Wednesday, December 08, 2010

Lord Patten must not be Chairman of the BBC Trust

Chris Patten, and man who has been the former all sorts of things, Governor  of Hong Kong, Tory Party Chairman, EU Commissioner and so on, has applied to become the Chairman of the BBC Trust. According to the Guardian report,
He is considered by sources to a leading candidate given his strong Tory credentials coupled with corporate experience. He is on the European advisory board for private equity group Bridgepoint and on the international advisory board of energy giant BP.
The Telegraph also sees him as a "preffered candidate".

But he cannot be allowed to take this job. It is a position which of paramount importance to the country, as it is the Chairman of the Trust who is responsible for overseeing the impartiality of the BBC and dealing with complaints. In matters relating to the European Union and the way in which the EU is reported it is vital (particularly goven recenmt pollingf) that this job is taken by somebody who is not only widely experienced, but could not be accused of favouring either side in the debate.
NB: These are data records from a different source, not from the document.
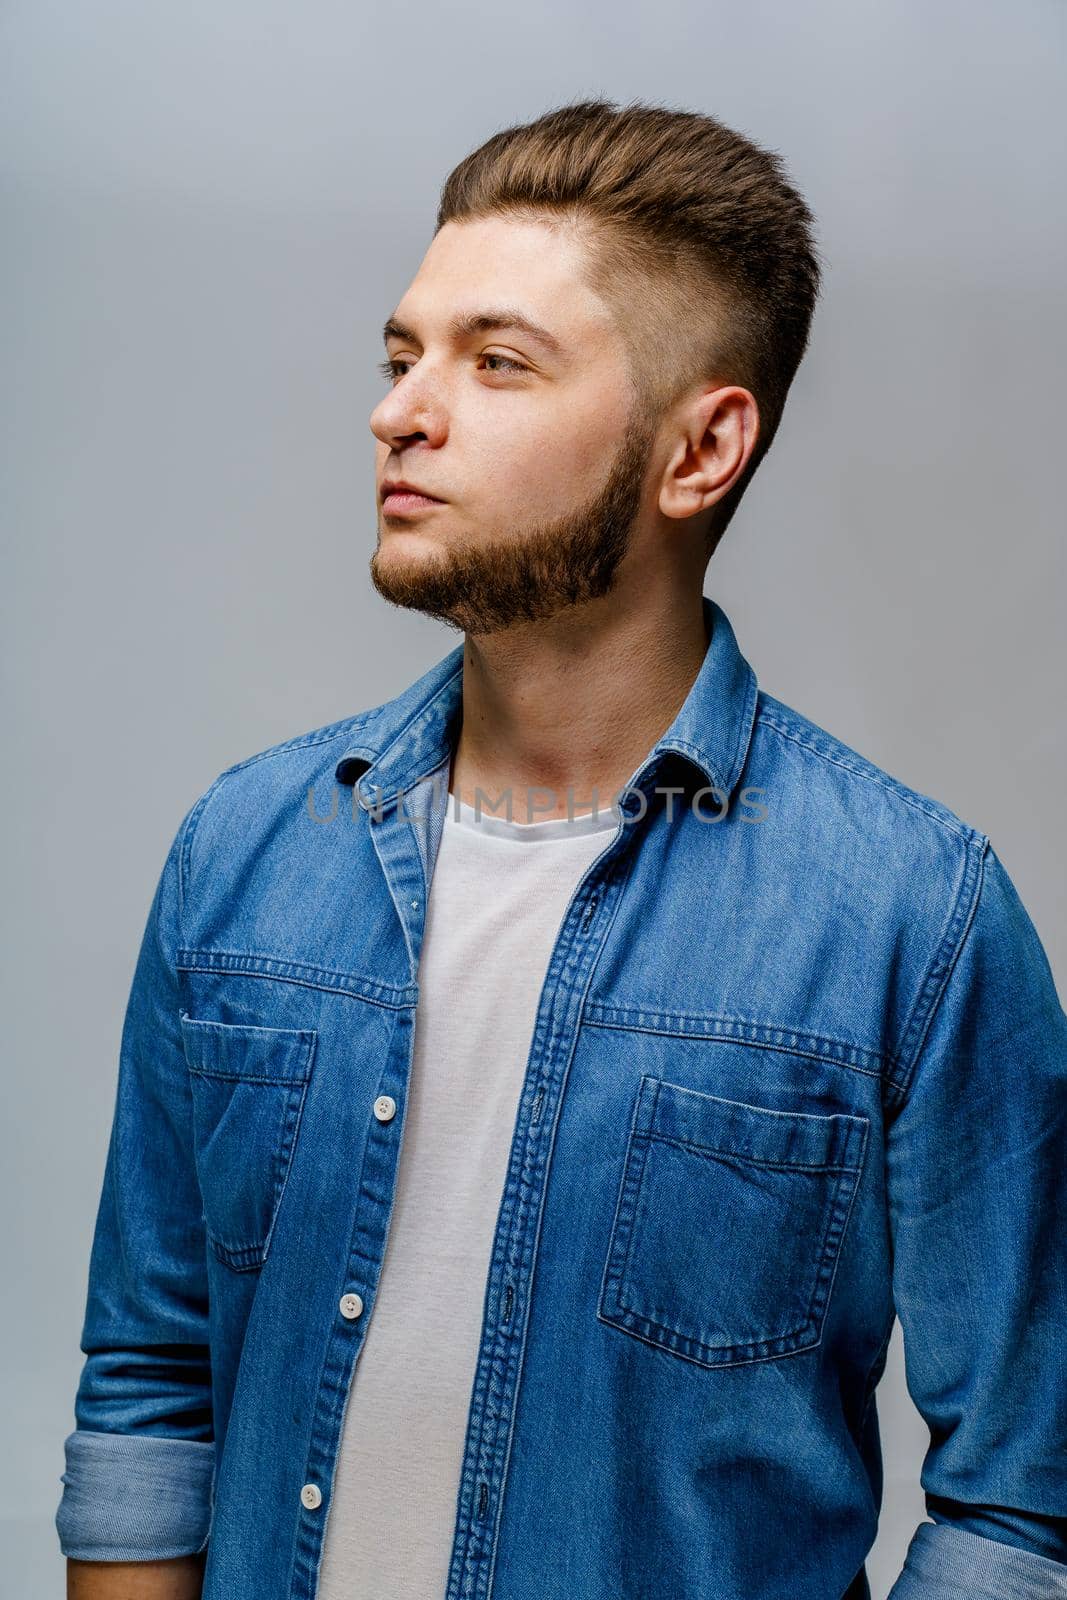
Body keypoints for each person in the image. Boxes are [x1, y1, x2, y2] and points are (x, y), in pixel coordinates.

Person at [56, 97, 1067, 1600]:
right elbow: (151, 1382)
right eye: (403, 355)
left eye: (497, 362)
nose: (402, 409)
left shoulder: (913, 919)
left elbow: (1020, 1509)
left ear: (700, 449)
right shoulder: (244, 851)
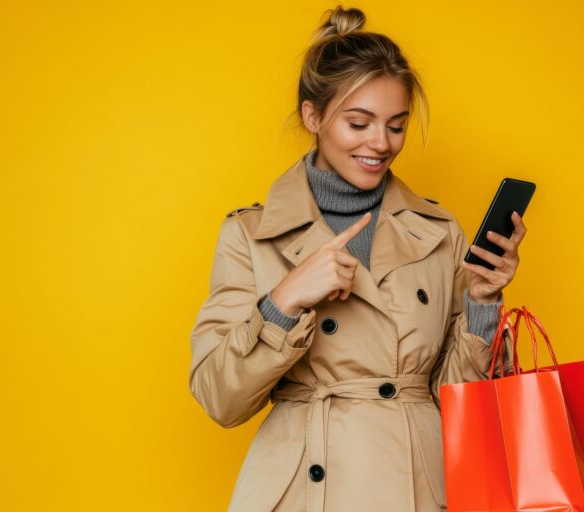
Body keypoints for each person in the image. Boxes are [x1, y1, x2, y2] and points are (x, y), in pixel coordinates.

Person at [188, 6, 526, 511]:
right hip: (305, 488)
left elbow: (465, 409)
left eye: (396, 126)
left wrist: (482, 301)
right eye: (359, 122)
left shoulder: (438, 232)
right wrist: (284, 301)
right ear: (313, 116)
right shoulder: (251, 235)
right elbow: (219, 399)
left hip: (415, 485)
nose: (380, 144)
Part of the role is as follows,
The Trust will require the Executive Board to draw up and submit for approval Election Guidelines and Referendum Guidelines. Election Guidelines will include a code of practice for elections regarding the participation of candidates in items about the electoral area during the election period.14 Referendum Guidelines give editorial guidance in relation to coverage of referendum campaigns. The Trust will review and, when it is satisfied, approve the Guidelines, which may be subject to public consultation.
In general it will,
will monitor and hold the Executive Board to account for the BBC’s compliance with the BBC Editorial Guidelines and other relevant codes and guidelines.
So why not Lord Patten? Because he is a former EU Comissioner, and therefore is in receipt of the EU pension which requires that according to article 213 of the EU Treaty Commissioners,
When entering upon their duties they shall give a solemn undertaking that, both during and after their term of office, they will respect the obligations arising therefrom and in particular their duty to behave with integrity and discretion as regards the acceptance, after they have ceased to hold office, of certain appointments or benefits. In the event of any breach of these obligations, the Court of Justice may, on application by the Council or the Commission, rule that the Member concerned be, according to the circumstances, either compulsorily retired in accordance with Article 216 or deprived of his right to a pension or other benefits in its stead.
If he wants to keep his pension he must behave in such a way that suits the EU. This is a memorable exchange between Lord Kinnock and Lord Pearson on the subject back in 2008,
Lord Kinnock: My Lords, before the noble Lord does so, perhaps I may ask him as a point of honour, since I have been listening to him from beyond the Bar, that when he expresses a desire to ensure that future students have an accurate understanding of what is going on, it is necessary to record, first, that I thought that he was a man of honour and would not give himself to sentiments such as those he has just expressed; and, secondly, that there is nothing that I have ever taken from anyone that would begin to influence the judgment that I exercise as a parliamentarian.

Lord Pearson of Rannoch: My Lords, the noble Lord would say that, wouldn’t he?

Noble Lords: Shame!

Lord Pearson of Rannoch: My Lords, he may well believe it.

Noble Lords: Withdraw!

Lord Pearson of Rannoch: No, my Lords; I do not withdraw the fact that if one is in receipt of a pension that one can lose, it must influence the way in which one thinks and speaks.

I am sure that Lord patten would say that too. But the suspicion is that he is like the rest of us and would be affected by the threat of the loss of his pension.